++++ INFORMATION SHOWN ++++

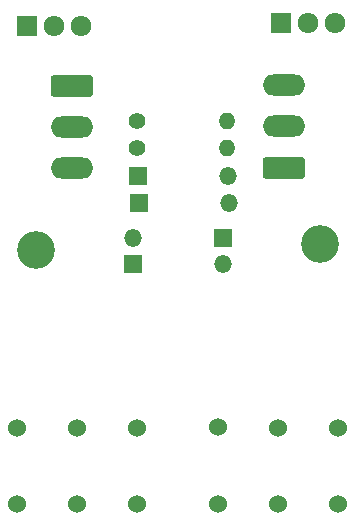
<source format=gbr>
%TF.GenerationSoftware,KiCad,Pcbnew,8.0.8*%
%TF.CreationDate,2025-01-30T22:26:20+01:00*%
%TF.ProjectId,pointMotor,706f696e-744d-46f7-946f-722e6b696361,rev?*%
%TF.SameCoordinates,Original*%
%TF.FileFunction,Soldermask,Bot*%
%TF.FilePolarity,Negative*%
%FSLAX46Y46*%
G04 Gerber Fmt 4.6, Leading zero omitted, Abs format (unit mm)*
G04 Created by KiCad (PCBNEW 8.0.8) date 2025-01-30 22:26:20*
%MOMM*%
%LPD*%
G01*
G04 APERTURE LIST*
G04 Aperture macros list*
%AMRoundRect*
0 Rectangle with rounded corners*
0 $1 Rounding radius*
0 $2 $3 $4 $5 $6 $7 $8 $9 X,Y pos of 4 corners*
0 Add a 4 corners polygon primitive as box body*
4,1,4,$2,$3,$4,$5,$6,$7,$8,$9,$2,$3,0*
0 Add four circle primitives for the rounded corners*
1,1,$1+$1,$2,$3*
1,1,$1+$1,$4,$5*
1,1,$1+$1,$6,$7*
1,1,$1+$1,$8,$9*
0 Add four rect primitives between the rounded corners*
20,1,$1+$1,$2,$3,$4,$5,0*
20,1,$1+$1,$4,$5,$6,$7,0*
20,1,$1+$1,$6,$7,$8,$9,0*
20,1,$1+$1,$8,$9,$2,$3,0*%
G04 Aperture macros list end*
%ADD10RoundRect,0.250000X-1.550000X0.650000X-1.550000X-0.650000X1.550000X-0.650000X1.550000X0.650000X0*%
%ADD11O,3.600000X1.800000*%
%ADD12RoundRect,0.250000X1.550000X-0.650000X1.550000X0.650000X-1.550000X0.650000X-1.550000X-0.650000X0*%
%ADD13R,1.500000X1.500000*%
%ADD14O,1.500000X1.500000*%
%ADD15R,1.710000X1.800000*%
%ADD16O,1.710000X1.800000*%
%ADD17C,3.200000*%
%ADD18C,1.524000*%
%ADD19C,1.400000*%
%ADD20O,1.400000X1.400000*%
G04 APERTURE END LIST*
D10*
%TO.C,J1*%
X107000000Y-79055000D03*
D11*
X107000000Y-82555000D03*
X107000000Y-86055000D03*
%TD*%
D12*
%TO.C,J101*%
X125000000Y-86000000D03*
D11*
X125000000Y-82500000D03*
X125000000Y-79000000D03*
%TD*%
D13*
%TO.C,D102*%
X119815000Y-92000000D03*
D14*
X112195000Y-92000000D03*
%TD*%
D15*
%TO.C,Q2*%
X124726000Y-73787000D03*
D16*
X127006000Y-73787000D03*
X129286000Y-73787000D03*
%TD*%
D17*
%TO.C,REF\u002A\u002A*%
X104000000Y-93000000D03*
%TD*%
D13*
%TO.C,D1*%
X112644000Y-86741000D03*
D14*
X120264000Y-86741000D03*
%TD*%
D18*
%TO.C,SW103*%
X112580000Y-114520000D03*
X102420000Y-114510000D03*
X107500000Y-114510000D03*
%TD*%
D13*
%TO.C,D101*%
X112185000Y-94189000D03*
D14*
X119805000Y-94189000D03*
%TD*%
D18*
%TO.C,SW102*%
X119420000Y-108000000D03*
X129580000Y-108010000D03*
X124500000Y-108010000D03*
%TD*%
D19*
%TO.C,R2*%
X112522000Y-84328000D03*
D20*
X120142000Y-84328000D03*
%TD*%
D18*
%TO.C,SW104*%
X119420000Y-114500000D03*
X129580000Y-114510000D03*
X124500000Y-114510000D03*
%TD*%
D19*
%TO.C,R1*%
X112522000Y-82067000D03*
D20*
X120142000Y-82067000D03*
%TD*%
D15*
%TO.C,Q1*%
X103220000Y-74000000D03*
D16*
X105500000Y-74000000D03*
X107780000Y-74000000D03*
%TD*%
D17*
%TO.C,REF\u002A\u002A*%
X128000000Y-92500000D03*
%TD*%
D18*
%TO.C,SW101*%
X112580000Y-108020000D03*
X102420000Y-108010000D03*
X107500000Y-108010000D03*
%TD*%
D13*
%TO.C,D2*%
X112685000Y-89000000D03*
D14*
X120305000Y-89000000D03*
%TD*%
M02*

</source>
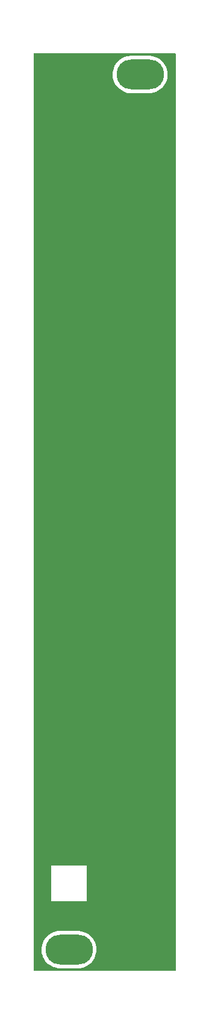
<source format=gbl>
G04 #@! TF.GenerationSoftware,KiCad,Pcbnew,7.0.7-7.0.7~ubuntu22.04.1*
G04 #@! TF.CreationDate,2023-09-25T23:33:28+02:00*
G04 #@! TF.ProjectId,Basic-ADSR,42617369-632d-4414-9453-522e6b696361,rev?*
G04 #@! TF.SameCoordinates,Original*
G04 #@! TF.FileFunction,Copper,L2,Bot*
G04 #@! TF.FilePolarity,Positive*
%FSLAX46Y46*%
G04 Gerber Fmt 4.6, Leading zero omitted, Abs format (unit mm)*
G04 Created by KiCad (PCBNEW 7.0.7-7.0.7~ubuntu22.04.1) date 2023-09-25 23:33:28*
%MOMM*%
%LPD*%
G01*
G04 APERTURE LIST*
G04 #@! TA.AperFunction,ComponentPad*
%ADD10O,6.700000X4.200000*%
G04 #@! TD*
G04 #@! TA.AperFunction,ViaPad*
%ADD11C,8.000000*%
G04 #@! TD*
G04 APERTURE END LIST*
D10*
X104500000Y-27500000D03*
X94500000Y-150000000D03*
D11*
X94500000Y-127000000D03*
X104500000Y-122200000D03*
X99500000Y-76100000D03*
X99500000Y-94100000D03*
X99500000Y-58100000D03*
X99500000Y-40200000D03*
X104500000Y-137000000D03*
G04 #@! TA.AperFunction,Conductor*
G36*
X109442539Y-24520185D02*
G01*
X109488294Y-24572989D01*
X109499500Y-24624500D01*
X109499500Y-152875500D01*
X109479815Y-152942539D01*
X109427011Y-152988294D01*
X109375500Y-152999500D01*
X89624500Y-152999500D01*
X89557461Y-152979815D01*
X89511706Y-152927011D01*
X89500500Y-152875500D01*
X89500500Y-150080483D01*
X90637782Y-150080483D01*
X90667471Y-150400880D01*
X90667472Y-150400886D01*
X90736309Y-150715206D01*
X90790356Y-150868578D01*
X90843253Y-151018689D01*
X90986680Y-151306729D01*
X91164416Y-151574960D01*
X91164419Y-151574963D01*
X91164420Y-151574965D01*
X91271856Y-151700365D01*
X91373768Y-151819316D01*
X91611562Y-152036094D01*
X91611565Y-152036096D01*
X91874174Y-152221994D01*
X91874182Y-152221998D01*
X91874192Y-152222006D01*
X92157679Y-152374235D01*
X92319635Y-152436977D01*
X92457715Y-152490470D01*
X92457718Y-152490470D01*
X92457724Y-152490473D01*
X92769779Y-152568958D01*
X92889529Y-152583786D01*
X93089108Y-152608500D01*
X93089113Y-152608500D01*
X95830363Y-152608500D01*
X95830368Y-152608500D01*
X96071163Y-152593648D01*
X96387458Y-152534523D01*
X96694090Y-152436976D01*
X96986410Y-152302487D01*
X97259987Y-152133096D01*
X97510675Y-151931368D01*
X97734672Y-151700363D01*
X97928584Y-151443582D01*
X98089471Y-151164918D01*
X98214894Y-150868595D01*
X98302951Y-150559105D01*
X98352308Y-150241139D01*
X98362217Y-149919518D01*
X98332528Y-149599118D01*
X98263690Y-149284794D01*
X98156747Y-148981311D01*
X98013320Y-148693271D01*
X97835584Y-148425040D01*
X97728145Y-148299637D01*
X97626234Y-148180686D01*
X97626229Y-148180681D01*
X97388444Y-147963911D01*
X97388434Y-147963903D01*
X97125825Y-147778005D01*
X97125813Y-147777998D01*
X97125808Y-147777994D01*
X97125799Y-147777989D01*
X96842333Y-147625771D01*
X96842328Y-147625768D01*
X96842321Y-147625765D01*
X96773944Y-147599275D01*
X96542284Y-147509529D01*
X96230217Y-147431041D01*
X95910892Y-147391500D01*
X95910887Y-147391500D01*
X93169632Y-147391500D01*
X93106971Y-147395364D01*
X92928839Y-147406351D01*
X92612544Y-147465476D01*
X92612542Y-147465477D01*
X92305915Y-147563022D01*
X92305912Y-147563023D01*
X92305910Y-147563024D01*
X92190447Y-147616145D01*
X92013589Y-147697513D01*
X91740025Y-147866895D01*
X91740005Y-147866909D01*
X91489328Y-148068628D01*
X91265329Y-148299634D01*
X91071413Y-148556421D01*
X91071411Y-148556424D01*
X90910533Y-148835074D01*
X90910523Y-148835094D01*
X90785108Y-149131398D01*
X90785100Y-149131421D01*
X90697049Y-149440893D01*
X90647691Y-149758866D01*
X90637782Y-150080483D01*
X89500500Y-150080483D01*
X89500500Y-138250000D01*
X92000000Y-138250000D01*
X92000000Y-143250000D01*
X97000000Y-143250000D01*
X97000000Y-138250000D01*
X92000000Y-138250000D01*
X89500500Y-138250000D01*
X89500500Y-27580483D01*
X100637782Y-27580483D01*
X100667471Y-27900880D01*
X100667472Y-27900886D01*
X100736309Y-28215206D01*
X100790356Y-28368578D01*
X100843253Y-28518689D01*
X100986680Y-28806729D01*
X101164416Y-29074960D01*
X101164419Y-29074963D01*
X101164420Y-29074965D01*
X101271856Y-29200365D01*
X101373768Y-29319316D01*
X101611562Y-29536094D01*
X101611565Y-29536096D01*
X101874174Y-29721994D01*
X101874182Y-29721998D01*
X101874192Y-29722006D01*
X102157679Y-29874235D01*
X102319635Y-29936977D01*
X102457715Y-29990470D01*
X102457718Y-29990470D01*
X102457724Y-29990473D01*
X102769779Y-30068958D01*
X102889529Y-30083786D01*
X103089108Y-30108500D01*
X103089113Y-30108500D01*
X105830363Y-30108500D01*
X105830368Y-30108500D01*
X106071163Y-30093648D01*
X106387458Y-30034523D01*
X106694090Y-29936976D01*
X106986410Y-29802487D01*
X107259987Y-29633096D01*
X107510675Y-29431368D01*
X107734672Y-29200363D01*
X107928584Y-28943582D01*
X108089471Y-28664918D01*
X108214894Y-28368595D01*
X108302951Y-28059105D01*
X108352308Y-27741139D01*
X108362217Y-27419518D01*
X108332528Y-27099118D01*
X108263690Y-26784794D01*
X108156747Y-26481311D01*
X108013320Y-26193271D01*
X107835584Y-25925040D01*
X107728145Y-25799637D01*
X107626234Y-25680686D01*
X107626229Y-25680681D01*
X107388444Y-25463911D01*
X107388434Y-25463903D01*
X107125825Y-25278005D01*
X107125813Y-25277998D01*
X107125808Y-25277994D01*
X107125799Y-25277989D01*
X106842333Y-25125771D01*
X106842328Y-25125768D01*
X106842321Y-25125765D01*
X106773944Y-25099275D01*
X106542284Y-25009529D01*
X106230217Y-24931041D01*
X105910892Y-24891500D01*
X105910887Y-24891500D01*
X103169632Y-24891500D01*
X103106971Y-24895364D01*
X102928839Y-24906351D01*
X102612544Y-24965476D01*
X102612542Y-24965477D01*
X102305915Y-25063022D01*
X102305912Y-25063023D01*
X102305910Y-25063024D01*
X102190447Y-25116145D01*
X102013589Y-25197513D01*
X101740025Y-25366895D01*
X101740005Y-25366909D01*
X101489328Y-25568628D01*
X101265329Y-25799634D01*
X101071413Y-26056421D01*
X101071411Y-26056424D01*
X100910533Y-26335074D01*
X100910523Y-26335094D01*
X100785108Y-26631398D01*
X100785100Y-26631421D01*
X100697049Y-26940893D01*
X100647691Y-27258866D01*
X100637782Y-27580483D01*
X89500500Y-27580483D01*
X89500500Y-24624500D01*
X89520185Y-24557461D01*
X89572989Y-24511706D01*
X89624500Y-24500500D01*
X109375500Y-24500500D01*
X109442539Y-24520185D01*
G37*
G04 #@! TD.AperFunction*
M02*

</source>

++++

AIM OF THE TASK: Take from the material above the lines running from the one with "X107734672Y-29200363D01*" through the one with "X107125825Y-25278005D01*", and repeat them exactly, with nothing else.

ANSWER AREA:
X107734672Y-29200363D01*
X107928584Y-28943582D01*
X108089471Y-28664918D01*
X108214894Y-28368595D01*
X108302951Y-28059105D01*
X108352308Y-27741139D01*
X108362217Y-27419518D01*
X108332528Y-27099118D01*
X108263690Y-26784794D01*
X108156747Y-26481311D01*
X108013320Y-26193271D01*
X107835584Y-25925040D01*
X107728145Y-25799637D01*
X107626234Y-25680686D01*
X107626229Y-25680681D01*
X107388444Y-25463911D01*
X107388434Y-25463903D01*
X107125825Y-25278005D01*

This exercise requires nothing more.